### Work order
Render the data from its first line through the line containing "Hold the keyboard", both included, as a Markdown table with the columns "Row" and "Line", omitting blank lines and leaving the pictures out.

Stored data entries:
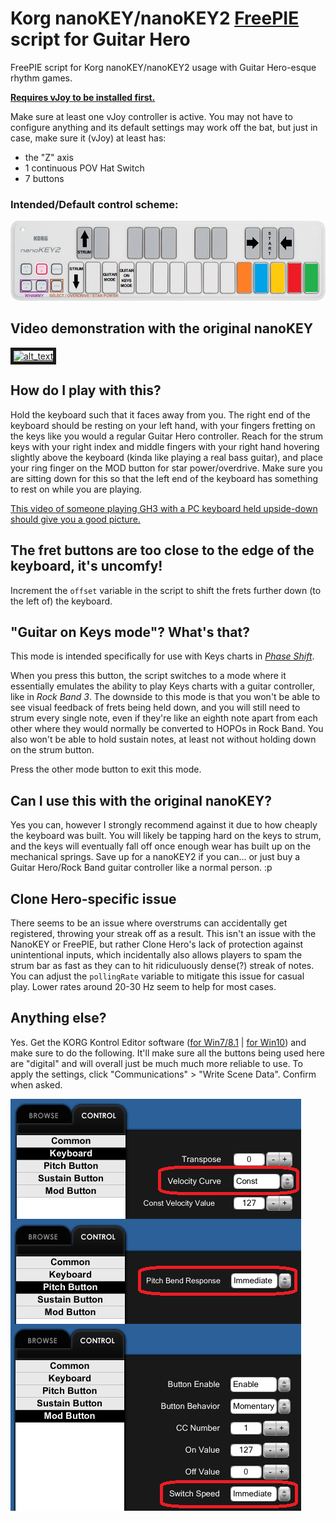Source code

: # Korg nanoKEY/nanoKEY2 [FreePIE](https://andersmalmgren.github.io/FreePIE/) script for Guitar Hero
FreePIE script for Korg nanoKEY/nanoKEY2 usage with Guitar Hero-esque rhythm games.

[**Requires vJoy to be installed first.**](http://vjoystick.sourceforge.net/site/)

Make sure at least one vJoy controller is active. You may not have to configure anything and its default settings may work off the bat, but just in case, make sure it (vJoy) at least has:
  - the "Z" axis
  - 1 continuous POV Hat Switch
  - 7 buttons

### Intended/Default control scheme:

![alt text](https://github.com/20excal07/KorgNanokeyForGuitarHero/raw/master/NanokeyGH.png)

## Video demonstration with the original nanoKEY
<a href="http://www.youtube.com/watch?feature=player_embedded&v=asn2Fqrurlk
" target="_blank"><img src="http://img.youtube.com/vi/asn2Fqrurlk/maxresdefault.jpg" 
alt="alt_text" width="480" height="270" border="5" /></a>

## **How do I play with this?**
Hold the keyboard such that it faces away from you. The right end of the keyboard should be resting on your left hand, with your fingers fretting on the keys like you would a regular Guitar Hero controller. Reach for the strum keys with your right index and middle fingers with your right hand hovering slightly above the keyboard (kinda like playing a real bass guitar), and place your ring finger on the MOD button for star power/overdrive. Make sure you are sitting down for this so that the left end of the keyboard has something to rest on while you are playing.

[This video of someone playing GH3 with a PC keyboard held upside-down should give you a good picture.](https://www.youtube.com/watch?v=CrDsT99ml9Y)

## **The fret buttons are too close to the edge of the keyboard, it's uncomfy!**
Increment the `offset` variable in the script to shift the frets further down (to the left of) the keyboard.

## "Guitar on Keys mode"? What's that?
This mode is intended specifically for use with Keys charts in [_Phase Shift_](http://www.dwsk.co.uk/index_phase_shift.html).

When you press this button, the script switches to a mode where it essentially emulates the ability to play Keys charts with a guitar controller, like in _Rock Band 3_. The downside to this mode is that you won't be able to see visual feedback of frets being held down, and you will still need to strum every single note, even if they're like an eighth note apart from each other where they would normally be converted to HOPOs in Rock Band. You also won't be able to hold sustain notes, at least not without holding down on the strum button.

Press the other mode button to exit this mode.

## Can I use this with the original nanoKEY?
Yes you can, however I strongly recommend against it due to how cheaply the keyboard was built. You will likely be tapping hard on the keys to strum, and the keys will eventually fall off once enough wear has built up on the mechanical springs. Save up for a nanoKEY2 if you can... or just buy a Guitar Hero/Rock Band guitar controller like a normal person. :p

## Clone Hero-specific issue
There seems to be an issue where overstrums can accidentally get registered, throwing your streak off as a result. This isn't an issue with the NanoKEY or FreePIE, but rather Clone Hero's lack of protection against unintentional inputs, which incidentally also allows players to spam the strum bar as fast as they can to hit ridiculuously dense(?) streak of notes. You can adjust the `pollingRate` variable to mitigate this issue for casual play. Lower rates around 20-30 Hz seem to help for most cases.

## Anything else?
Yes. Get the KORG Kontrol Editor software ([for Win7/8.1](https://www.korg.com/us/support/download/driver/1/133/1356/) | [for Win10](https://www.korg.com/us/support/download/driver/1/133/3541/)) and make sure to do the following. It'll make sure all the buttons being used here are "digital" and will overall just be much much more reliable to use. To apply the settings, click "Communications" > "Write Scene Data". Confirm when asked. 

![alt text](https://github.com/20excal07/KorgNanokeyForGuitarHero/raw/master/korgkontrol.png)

### Exercise solution
| Row | Line |
|---|---|
| 1 | Source code |
| 2 | : # Korg nanoKEY/nanoKEY2 [FreePIE](https://andersmalmgren.github.io/FreePIE/) script for Guitar Hero |
| 3 | FreePIE script for Korg nanoKEY/nanoKEY2 usage with Guitar Hero-esque rhythm games. |
| 4 | [**Requires vJoy to be installed first.**](http://vjoystick.sourceforge.net/site/) |
| 5 | Make sure at least one vJoy controller is active. You may not have to configure anything and its default settings may work off the bat, but just in case, make sure it (vJoy) at least has: |
| 6 |   - the "Z" axis |
| 7 |   - 1 continuous POV Hat Switch |
| 8 |   - 7 buttons |
| 9 | ### Intended/Default control scheme: |
| 10 | ![alt text](https://github.com/20excal07/KorgNanokeyForGuitarHero/raw/master/NanokeyGH.png) |
| 11 | ## Video demonstration with the original nanoKEY |
| 12 | <a href="http://www.youtube.com/watch?feature=player_embedded&v=asn2Fqrurlk |
| 13 | " target="_blank"><img src="http://img.youtube.com/vi/asn2Fqrurlk/maxresdefault.jpg"  |
| 14 | alt="alt_text" width="480" height="270" border="5" /></a> |
| 15 | ## **How do I play with this?** |
| 16 | Hold the keyboard such that it faces away from you. The right end of the keyboard should be resting on your left hand, with your fingers fretting on the keys like you would a regular Guitar Hero controller. Reach for the strum keys with your right index and middle fingers with your right hand hovering slightly above the keyboard (kinda like playing a real bass guitar), and place your ring finger on the MOD button for star power/overdrive. Make sure you are sitting down for this so that the left end of the keyboard has something to rest on while you are playing. |